Leaving every picture out, please return exactly the lines from the top of the material below through the line with "What's Brewing with Win", both included.
--- Study material Enclosed Below ---
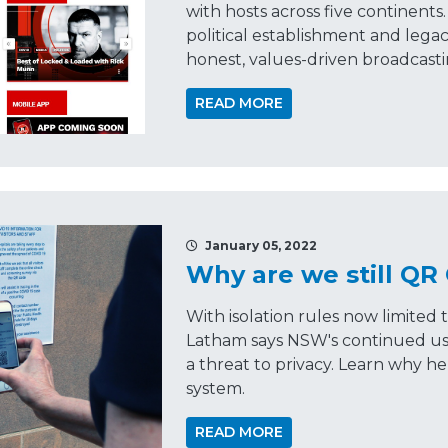
with hosts across five continent
political establishment and lega
honest, values-driven broadcasti
READ MORE
January 05, 2022
Why are we still QR
With isolation rules now limited
Latham says NSW's continued use
a threat to privacy. Learn why he 
system.
READ MORE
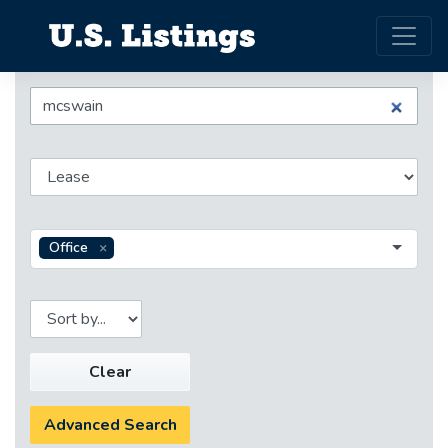
Office
Clear
Advanced Search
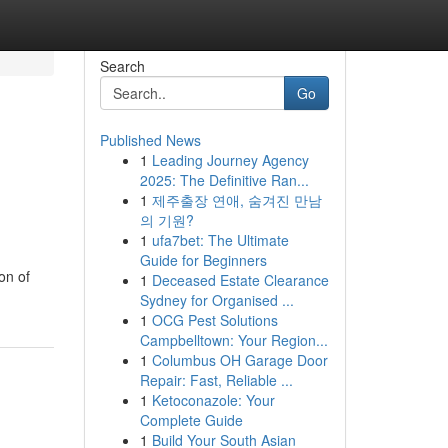
Search
Go
Published News
1
Leading Journey Agency
2025: The Definitive Ran...
1
제주출장 연애, 숨겨진 만남
의 기원?
1
ufa7bet: The Ultimate
Guide for Beginners
on of
1
Deceased Estate Clearance
Sydney for Organised ...
1
OCG Pest Solutions
Campbelltown: Your Region...
1
Columbus OH Garage Door
Repair: Fast, Reliable ...
1
Ketoconazole: Your
Complete Guide
1
Build Your South Asian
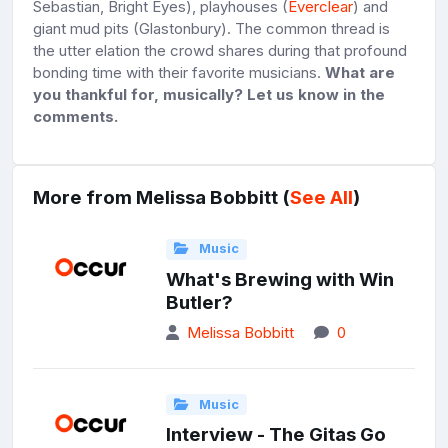
Sebastian, Bright Eyes), playhouses (
Everclear
) and
giant mud pits (Glastonbury). The common thread is
the utter elation the crowd shares during that profound
bonding time with their favorite musicians.
What are
you thankful for, musically? Let us know in the
comments.
More from Melissa Bobbitt (
See All
)
Music
What's Brewing with Win
Butler?
Melissa Bobbitt
0
Music
Interview - The Gitas Go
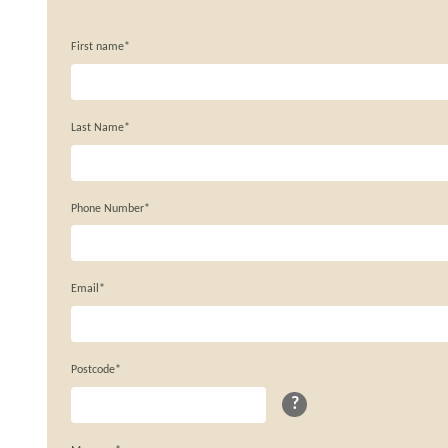
First name*
Last Name*
Phone Number*
Email*
Postcode*
?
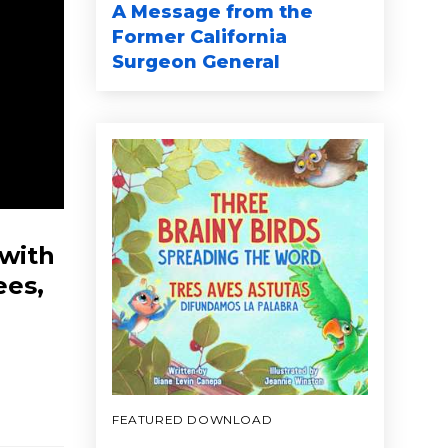
A Message from the
Former California
Surgeon General
 with
ees,
FEATURED DOWNLOAD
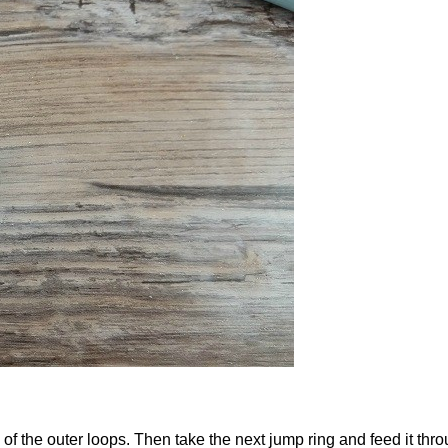
f the outer loops. Then take the next jump ring and feed it thro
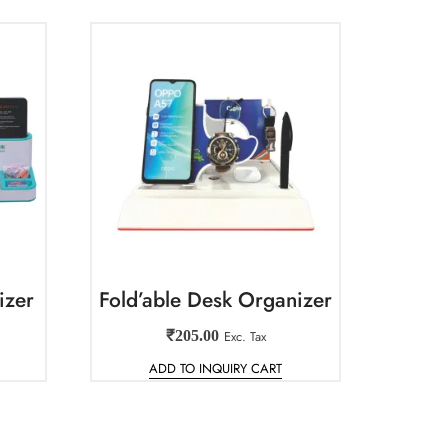
izer
Fold’able Desk Organizer
₹
205.00
Exc. Tax
ADD TO INQUIRY CART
--- End of Enclosed Study material ---
▶ Output for this exercise
with hosts across five continent
political establishment and lega
honest, values-driven broadcasti
READ MORE
January 05, 2022
Why are we still QR
With isolation rules now limited
Latham says NSW's continued use
a threat to privacy. Learn why he 
system.
READ MORE
Office
Clear
Advanced Search
Search
Go
Published News
1
Leading Journey Agency
2025: The Definitive Ran...
1
제주출장 연애, 숨겨진 만남
의 기원?
1
ufa7bet: The Ultimate
Guide for Beginners
on of
1
Deceased Estate Clearance
Sydney for Organised ...
1
OCG Pest Solutions
Campbelltown: Your Region...
1
Columbus OH Garage Door
Repair: Fast, Reliable ...
1
Ketoconazole: Your
Complete Guide
1
Build Your South Asian
Sebastian, Bright Eyes), playhouses (
Everclear
) and
giant mud pits (Glastonbury). The common thread is
the utter elation the crowd shares during that profound
bonding time with their favorite musicians.
What are
you thankful for, musically? Let us know in the
comments.
More from Melissa Bobbitt (
See All
)
Music
What's Brewing with Win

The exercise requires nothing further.